Looking at a bunch of advertisements from the early days of television, it’s remarkable how little the value proposition for in-home video entertainment has changed over time. Sure, the screens we use now are either somewhat smaller or much, much bigger than what people had in the 1950s, and we don’t have to deal with all the knobs and rabbit-ear antennas. Most of us probably don’t watch our shows while sitting on a floral-pattern sofa and wearing a three-piece suit or a house dress...unless you’re making a few bucks on the side by live-streaming your tv-watching on Twitch.

The experience is different but the value is very much the same. One of the old advertisements boldly proclaims: “A season pass to baseball!” Or football (Association or U.S.), or basketball, or ice hockey, or mixed martial arts, or...any other sport that you can now watch when and where you want instead of buying tickets and planning a trip to a stadium. In the words of another advertisement, the entire experience is “designed for your home!” Or work. Or commute. And what if you like sports but your partner likes classics and your kids like cartoons? “TV happiness shared by all the family!” Or friends. Or co-workers. In the words of an old Motorola TV ad: "Whether it's a party for your friends or just a quiet evening at home...your [device] will add plenty of pleasure with it's variety of entertainment. Drama, music, sports and educational programs...all these are yours."

Video streaming apps, like their analog predecessors, provide a whole pile of different entertainment experiences to cater to every preference and schedule, all at a low cost in both relative terms (it’s less pricey than going to a live performance or even a movie theater) and in the absolute sense (some apps even offer their content for free). We watch on our phones instead of on the living-room TV set, but we’re still watching for the same reasons.

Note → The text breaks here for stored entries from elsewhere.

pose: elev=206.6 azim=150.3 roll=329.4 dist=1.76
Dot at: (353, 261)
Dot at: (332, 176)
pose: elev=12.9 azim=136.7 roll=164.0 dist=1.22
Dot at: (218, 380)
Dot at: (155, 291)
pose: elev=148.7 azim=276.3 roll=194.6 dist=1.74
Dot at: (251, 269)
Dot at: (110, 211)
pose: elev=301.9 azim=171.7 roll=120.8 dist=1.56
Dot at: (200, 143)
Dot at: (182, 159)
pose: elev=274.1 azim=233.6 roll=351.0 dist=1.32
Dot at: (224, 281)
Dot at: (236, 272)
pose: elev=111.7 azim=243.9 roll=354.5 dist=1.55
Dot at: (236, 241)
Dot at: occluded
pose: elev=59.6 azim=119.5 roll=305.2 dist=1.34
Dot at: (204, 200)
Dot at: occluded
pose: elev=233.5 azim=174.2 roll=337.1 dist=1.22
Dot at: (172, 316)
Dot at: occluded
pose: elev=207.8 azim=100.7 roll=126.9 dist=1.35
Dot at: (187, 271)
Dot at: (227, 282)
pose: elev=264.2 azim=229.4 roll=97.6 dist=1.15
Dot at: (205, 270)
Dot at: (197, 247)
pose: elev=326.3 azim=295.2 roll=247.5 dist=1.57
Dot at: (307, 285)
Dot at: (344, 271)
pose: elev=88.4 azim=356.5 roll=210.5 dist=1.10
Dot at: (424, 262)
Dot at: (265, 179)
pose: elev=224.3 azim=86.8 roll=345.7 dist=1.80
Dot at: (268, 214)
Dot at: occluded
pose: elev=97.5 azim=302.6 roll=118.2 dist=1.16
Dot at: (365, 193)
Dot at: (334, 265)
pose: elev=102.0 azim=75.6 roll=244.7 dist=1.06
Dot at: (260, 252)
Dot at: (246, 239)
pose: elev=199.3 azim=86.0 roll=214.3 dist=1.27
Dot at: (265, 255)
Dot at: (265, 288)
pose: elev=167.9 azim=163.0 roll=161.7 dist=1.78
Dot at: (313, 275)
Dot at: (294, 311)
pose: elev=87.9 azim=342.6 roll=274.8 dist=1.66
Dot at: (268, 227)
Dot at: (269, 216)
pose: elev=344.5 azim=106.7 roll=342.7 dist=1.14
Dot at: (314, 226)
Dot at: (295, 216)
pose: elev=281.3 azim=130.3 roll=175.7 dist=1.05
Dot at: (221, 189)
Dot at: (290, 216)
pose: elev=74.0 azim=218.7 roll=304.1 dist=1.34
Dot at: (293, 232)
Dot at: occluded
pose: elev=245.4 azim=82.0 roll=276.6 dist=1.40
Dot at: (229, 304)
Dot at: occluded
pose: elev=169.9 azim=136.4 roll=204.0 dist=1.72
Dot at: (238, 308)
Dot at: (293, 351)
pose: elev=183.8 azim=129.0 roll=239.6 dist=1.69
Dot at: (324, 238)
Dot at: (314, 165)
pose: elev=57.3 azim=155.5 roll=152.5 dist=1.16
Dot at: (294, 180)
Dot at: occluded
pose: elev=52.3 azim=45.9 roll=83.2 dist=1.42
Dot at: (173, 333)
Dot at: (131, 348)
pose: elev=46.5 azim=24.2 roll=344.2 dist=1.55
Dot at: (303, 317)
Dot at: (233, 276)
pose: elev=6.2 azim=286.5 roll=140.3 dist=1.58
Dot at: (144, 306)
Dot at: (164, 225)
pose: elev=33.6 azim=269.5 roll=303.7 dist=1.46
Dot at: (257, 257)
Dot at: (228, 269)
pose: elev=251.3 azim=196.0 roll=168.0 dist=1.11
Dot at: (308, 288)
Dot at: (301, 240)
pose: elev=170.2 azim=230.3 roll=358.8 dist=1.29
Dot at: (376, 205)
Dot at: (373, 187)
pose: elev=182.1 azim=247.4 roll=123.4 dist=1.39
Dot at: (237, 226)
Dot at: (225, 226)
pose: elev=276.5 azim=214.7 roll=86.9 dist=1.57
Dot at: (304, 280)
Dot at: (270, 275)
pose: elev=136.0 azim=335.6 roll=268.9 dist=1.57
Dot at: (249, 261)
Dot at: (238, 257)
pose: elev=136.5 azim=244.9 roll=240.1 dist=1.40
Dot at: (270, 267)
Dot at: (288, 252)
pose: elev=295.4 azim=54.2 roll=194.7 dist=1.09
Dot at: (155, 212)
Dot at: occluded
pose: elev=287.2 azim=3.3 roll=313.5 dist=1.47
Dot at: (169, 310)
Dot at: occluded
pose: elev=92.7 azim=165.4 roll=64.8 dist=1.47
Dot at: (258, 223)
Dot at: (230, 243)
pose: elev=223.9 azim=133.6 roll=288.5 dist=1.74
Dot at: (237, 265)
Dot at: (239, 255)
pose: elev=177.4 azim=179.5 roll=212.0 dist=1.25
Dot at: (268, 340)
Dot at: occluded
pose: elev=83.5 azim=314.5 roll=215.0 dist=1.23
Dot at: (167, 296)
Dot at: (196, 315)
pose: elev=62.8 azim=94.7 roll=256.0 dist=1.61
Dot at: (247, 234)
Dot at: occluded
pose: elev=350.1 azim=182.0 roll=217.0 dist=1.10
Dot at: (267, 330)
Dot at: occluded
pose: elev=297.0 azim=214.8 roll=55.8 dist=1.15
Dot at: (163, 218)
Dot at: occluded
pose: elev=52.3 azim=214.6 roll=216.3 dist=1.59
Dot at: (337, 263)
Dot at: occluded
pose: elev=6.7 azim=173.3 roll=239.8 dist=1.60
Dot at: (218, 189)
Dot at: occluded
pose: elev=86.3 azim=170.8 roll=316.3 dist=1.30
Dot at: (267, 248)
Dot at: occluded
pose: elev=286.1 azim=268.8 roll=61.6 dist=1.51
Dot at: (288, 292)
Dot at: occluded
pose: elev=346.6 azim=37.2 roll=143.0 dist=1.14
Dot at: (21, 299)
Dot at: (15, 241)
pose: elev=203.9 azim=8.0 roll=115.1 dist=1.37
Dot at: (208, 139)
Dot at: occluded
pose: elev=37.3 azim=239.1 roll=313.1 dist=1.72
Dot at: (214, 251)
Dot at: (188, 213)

Decision paralysis breaks app experience

At least one thing, though, certainly has changed: we have many, many more options than we used to. This is a boon for us users and the bane of all entertainment streaming apps. The same delightful super-abundance that draws users to these apps also paralyzes them when they go to make a viewing choice. Do you want to watch a drama? Or maybe a comedy? Or maybe you want to watch something filmed fairly recently, no matter the genre? Maybe you’d like to watch what’s popular right now, or what’s related to the last few things you watched?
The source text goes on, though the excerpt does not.